Econometric Data Types

  • Cross-sectional: Samples at a given point in time or current period.
  • Time series: Variables over time; the ordering of observations is important.
  • Pooled cross-sectional: Two or more cross-sections are combined, e.g., comparing variables across two different years. Used to evaluate policy changes.
  • Panel/Longitudinal data: The same cross-sectional units are followed over time. Can be used to account for time-invariant unobservables. E.g., each city has two observations in two different years.

Panel data consists of data on the same cross-sectional units over a given period of time, while pooled data consists of data on different cross-sectional units over a given period of time.

Econometric vs. Economic Models

Unlike an economic model, an econometric model applies statistical methods to economic data, primarily to validate economic models and estimate relationships utilizing complex statistical techniques.

Residuals and Error Terms

A residual represents the difference between the predicted value from the sample regression function and the actual observed results. In contrast, the error term in population regression represents the difference between the theoretical value predicted by the population regression model and the actual observed value.

Correlation vs. Coefficient

The relationship between correlation and coefficient is inverse due to the equation Cov(x,u)/Var(x). When correlation is high, variance is small due to x and y being strongly related. High variance can reduce the precision of coefficient estimates.

Regression Analysis Tables

Three key tables from regression analysis:

  1. ANOVA
  2. Overall model fit
  3. Parameter estimates

ANOVA

ANOVA provides:

  • Explained variation by the model (variation due to predictor).
  • Unexplained variation (residual) that the model cannot explain.

R2

R2 can be calculated using SS sections: SEE/SST or Model SS/SST. If R2 is small, the model can still work; the relationship is still statistically significant, but there may be more variation needed.

F Statistic

The F statistic can tell us if the model is working or not. If the F statistic is large, we can reject the null hypothesis, indicating a better model.

Overall Model Fit

Overall model fit tells us how well the model fits the data.

Coefficient

The coefficient tells us the direction and magnitude (direction does not matter today).

Standard Error

A lower standard error is more reliable because a higher standard error means there is more variance.

Omitted Variable Bias

Omitted variable bias occurs when a relevant variable that influences the dependent variable and an independent variable is left out.

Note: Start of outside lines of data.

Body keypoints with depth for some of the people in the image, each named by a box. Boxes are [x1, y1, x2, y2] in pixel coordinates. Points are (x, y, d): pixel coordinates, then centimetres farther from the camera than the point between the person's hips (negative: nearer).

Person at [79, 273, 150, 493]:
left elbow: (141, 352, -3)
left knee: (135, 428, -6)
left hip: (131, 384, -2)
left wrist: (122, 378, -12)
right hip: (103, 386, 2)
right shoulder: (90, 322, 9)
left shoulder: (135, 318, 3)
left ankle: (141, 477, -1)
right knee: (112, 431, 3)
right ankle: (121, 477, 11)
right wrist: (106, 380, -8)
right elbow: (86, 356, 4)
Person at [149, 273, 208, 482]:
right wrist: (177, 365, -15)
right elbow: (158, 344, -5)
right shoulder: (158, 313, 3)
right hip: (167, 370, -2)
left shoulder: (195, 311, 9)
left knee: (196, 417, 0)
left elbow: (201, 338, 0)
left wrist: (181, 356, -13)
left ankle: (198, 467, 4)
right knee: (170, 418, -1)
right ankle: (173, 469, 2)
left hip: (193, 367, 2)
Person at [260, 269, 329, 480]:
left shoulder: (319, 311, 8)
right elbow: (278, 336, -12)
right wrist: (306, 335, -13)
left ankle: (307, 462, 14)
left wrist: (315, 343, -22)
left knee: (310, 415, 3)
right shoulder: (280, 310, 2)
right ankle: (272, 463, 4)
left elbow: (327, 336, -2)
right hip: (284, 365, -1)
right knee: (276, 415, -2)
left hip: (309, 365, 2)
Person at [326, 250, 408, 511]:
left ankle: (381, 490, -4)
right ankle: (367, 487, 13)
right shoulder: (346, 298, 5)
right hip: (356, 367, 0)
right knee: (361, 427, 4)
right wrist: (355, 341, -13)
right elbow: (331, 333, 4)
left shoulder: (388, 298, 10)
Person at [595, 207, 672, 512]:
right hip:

Assumptions of OLS Estimators

Four assumptions for unbiasedness of OLS estimators:

  1. The relationship should be linear (x and y have a linear relationship; if x is squared, it is not linear).
  2. Random sample/sampling.
  3. X values vary.
  4. Zero conditional mean assumption; if you need additional independent variables, this cannot be met.

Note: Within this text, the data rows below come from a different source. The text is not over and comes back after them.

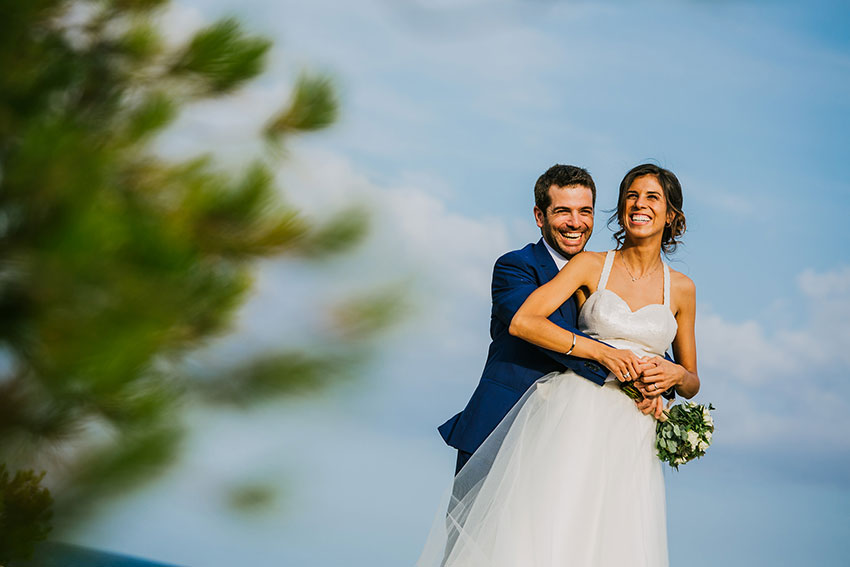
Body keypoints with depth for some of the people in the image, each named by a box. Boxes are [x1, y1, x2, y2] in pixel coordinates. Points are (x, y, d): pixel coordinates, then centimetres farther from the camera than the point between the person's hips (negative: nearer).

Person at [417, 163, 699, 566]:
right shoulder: (591, 265, 5)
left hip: (631, 438, 2)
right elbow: (522, 322, -8)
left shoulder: (682, 289, 13)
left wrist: (674, 374, -5)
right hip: (573, 417, -2)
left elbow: (692, 382, 19)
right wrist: (600, 352, -14)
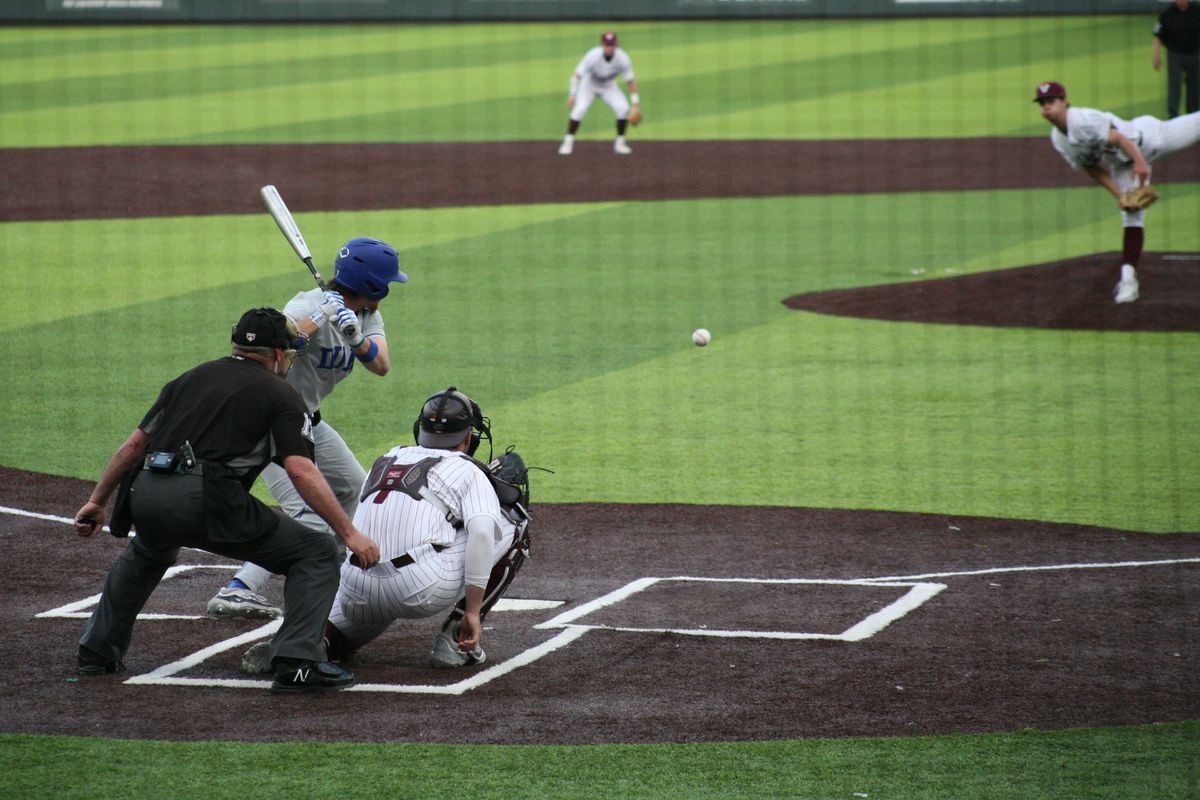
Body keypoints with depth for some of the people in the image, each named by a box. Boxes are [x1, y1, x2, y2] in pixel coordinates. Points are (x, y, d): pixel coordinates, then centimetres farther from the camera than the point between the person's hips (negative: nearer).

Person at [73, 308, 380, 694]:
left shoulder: (191, 378, 26)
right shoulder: (281, 395, 9)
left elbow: (135, 443, 25)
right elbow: (302, 472, -4)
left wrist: (97, 501, 33)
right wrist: (350, 533, -4)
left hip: (145, 497, 6)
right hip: (206, 500, -6)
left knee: (146, 554, 41)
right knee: (316, 553, 4)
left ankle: (97, 650, 38)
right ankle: (298, 662, -13)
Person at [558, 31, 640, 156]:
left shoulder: (622, 59, -24)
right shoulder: (593, 56, -31)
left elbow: (630, 81, -15)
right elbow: (576, 75, -28)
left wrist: (635, 102, -20)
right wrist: (572, 95, -36)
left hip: (608, 87, 2)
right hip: (589, 85, -2)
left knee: (623, 108, -19)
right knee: (579, 109, -25)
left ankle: (620, 143, 0)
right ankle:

Assumption 5 is homoskedasticity, which is not needed to establish unbiasedness of OLS estimates. The variance of the error term is constant.

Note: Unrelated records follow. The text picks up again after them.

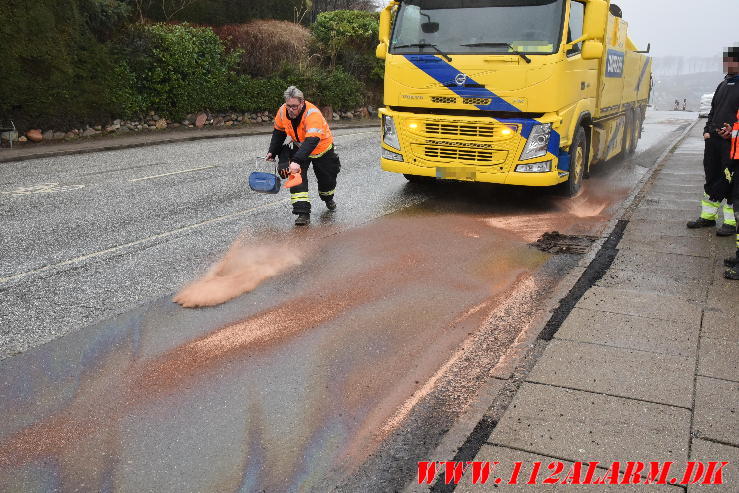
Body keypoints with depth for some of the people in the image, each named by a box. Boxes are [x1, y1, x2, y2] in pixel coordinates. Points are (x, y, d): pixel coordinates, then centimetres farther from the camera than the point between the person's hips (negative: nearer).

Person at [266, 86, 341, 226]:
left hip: (322, 148, -3)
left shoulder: (313, 114, -38)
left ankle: (328, 198, 48)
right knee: (297, 177, -17)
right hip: (300, 147, 4)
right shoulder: (283, 111, -19)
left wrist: (297, 161, -58)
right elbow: (279, 132, 1)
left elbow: (311, 142, -49)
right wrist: (272, 152, 0)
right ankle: (302, 213, -18)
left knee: (327, 178, 13)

Assumptions of Multiple Regression

Assumptions are the same as above, but add in MLR 6, the normality assumption: U~N(0,sigma2).

As the number of observations increases, variation will decrease.

We do not need to know B1 to prove the unbiasedness of B1hat; we do not need the true number.

STATA Commands

Basic STATA commands:

  • cd: Change/check working directory.
  • dir: List the names of files in the directory.
  • doedit: Open do-file editor.
  • use: Load dataset.
  • save: Save dataset.
  • clear: Clear dataset from memory.
  • br: Open spreadsheet of data.
  • list: Print data to the STATA console.
  • in: Select by observation #.
  • if: Select by condition.
  • *list wage for last three observations: li wage in -3/L
  • *list wage educ if female: li wage educ if female ==1

Operators:

  • ==: Equal to
  • <: Less than
  • >: Greater than
  • !: Not
  • !=: Not equal
  • &: And
  • |: Or

Summary Commands:

  • summarize: Summarize distribution (mean, standard deviation, min, and max).
  • codebook: Inspect variable values (number of unique or missing values, ranges, quantiles, means, percentiles).
  • tabulate: Tabulate frequencies (displays counts for each variable).